Sam Green has been making award-winning short documentaries since the late 1990s. This program gathers together for the first time an evening-length program of Green’s short films, ranging from a portrait of the world’s largest shopping mall in Southern China, which is actually completely empty (Utopia, Part 3), to an elegy for Meredith Hunter, the young man who was killed by Hell’s Angels at the notorious 1969 Altamont concert (lot 63, grave c). Other films from the program include: The Fabulous Stains: Behind the Movie, the remarkable story of the cult film directed by Lou Adler in 1982. The Universal Language is a portrait of Esperanto, an artificial language that was created in the late 1800s with the hope of creating world peace, and the worldwide movement of people who still speak it.

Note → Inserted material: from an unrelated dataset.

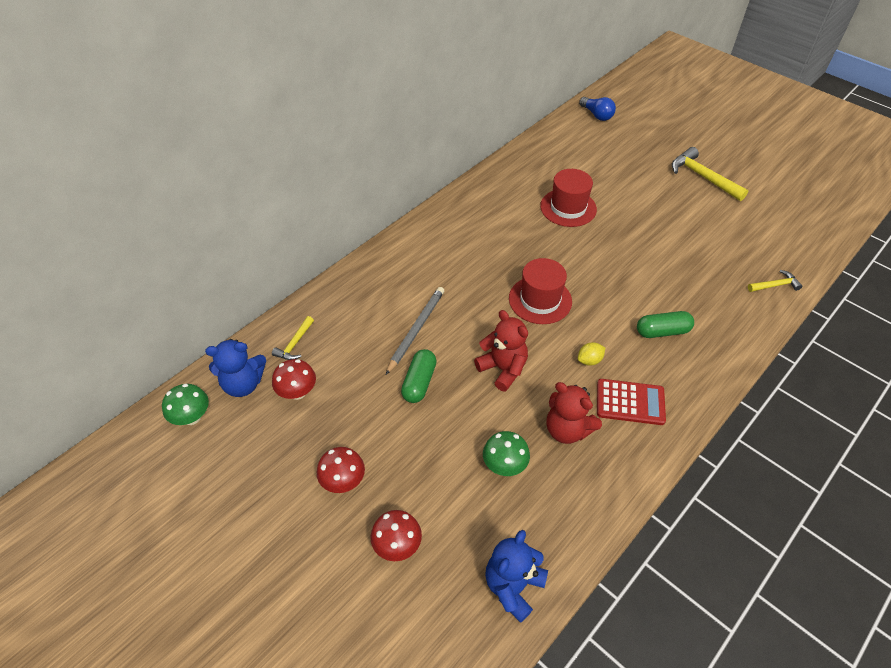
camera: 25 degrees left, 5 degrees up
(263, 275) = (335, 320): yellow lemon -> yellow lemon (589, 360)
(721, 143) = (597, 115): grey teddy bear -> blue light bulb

Running through Green’s films is a celebration of idealism and the search for meaning along with the often humorous realities of human folly.
Utopia Part 3: the World’s Largest Shopping Mall – 13:08, 2009
Pie Fight ’69 – 8:03, 2000
The Fabulous Stains: Behind the Movie – 11:00, 1999
lot 63, grave c – 9:47, 2006
N-Judah 5:30 – 3:18, 2004
Clear Glasses – 4:13, 2008
The Universal Language – 30:00, 2011
Sarah Jacobson (1971–2004) was a legendary San Francisco underground filmmaker, as well as a great pal and inspiration. Sarah was extremely passionate about things––when she was interesting in something, she made the world stand up and take notice. In the early 2000s, Sarah become obsessed with the 1981 cult film Ladies and Gentlemen, The Fabulous Stains. I had never even heard of the movie, but when Sarah showed me a bootlegged VHS copy, it blew my mind. The Fabulous Stains is definitely one of the weirdest movies ever made, but weird in a fascinating way! The congruence of people and social forces that came together in the film, not to mention the ambition and failure and all that…
Anyway, Sarah pitched doing a piece about The Stains to John Pierson, who had a TV show about indie film on some cable channel at that time. John liked Sarah and loved the idea for the piece––I think he’d actually even shown The Stains way back in the early 1980s.
Sarah didn’t have a lot of experience with documentary, so she asked me to work with her on the project. It ended up being a real collaboration, and I learned a lot from Sarah. She was meticulous about music editing, and also had very strong opinions in the edit room. Needless to say, we fought! But we had a great time making the piece, and I still think of it, and my time working with Sarah, fondly.
And thanks entirely to Sarah’s tireless championing of The Stains, in 2008 Rhino recently re-released it.